2007/7/18

ネタの少ない回転寿司ほどツマラナイものはない?  
http://diary.jp.aol.com/ganko/806.html#comment

れん氏にしてはめずらしく、ずいぶんとアバウトなコメントである。わたくしとしては、然らば浄土観は如何? ということをご教示願いたかったのである。

事情のまったくわからない人のために、過去の拙稿を紹介しておこう。

http://diary.jp.aol.com/ganko/524.html

昨年十月十日からの数日分を順番に読んでいただければと思う。どうやらプロバイダのほうで機能を拡張したらしいので、それほど面倒な作業ではないだろう。上部の右側をクリックしていけば、順番に閲覧できるはずだ。
ようするに、地獄観にしても二通りの説明があるわけで、己心に地獄を説くというのが一つ、それから地の下にあるというのが一つである。では、浄土観はどうなのか、というのがけっこう難問であって、魯ひと氏によればいまだに明快な会通を見ない、ということらしいのである。
ことに大聖人は御晩年になればなるほど、霊山浄土への言及を多くあそばしておられるわけで、なるほど念仏宗のほうから、だったら同じではないか? というツッコミがあっても不思議ではない。
ただし、れん氏も書いておられるように、十字御書は最晩年ともいうべき時期の御執筆であられるから、これはこれでひじょうに重要な意味が存することではある。
問題はそれと「霊山往詣思想」との整合性をどのように考えるかであるが、わたくしには今のところ名案はない。為人悉檀で片付けられれば簡単でいいのだが・・・

そういうわけで、れん氏には引き続きご教示をお願いしたいと思う。


山門氏からはひじょうに興味深いサイトをご紹介いただいた。

わたくしは思った。もし寿司の起源が大聖人以後だったとしたら・・・つまり、大聖人の時代にはまだ寿司は存在しなかったとしたら、どうなるのかと。

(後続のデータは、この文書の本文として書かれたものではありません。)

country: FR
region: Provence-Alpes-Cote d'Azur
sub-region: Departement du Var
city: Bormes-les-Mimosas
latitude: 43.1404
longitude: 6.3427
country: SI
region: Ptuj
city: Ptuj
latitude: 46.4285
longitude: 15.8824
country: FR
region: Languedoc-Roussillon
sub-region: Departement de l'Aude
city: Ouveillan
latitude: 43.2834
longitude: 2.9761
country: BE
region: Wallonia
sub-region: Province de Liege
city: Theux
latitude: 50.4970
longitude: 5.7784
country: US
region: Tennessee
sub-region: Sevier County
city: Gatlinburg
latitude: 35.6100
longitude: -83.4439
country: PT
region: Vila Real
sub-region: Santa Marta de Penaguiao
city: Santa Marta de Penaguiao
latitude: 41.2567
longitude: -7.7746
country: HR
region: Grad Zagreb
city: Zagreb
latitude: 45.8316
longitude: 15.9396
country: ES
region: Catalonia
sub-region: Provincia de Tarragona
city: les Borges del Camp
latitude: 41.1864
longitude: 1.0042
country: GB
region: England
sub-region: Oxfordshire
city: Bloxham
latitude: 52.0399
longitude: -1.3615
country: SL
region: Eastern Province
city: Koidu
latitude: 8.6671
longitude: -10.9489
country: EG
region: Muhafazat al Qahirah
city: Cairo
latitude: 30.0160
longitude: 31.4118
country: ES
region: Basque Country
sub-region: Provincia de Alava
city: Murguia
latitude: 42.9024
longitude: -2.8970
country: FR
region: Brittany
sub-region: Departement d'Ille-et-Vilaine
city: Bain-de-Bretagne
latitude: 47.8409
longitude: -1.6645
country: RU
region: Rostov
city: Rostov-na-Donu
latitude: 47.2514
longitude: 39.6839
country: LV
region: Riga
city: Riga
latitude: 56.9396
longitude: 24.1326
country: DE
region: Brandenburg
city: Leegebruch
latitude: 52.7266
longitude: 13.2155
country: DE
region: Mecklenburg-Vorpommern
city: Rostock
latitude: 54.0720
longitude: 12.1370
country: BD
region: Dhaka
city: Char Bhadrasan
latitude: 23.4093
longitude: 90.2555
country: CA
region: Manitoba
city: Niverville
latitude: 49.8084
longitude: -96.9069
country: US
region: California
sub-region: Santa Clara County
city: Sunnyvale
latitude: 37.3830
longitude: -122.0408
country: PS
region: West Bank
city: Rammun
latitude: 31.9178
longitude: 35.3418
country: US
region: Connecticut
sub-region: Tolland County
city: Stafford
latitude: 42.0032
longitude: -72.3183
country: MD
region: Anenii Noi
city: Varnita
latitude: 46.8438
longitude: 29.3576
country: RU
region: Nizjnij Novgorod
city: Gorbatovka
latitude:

おそらく御書の真偽を研究している人は、こういった些細な手掛かりも見逃さないに違いない。ゆえに、もし大聖人の時代に寿司が存在しなかったことが確実ならば、秋元御書は偽書である、ということの理由の一つにあげられることになるのだろう。
だが、寿司の起源はもっと古いということなので、一安心である。

そういえば、このところ波木井殿御書の真偽が話題になっている。どうやら沖浦氏がその火付け役のようであるが、わたくしの知る範囲では富士宮ボーイの諸賢がこれに関していろいろと論じておられるようである。
それでわたくしも読んでみたくなった。ところがネット上にはそのテキストデータが見当たらない。そこで面倒ながらも国会図書館で出している「日蓮上人御遺文」の画像を閲覧してみた。
前半部分は種々御振舞御書や撰時抄などの抄録のような体裁であり、ある意味ではこれが偽書の理由かとも思った。ようするに見本を見ながら書いたような印象が拭えないのである。もし大聖人ならばもっとアバウト(?)にあそばすに違いない、というのがわたくしの実感である。

しかし、後半部分にスゴイ記述を発見した。以下、書き写してみよう。

その後、身延山に分け入って山中に居し、法華経を昼夜に読誦し奉り候へば、三世の諸仏・十方の諸仏菩薩もこの砌におはすらん。釈迦仏は霊山に居して八箇年、法華経を説き給ふ。日蓮は身延山に居して九箇年の読誦なり。伝教大師は比叡山に居し、三十余年の法華経の行者なり。然りと雖も彼の山は濁れる山なり。我がこの山は天竺の霊山にも勝れ、日域の比叡山にも勝れたり。

原文はもっと漢字がたくさん使われているけど、適宜改めさせてもらった。なお、「おはすらん」の「お」が判読不能だった。多分は「お」ないし「を」だと思うが、間違っているかもしれない。

それはさておき、この文章はほとんど日蓮本仏論だと思う。何しろ、天竺の霊山にも勝れるのだから、たいへんなことである。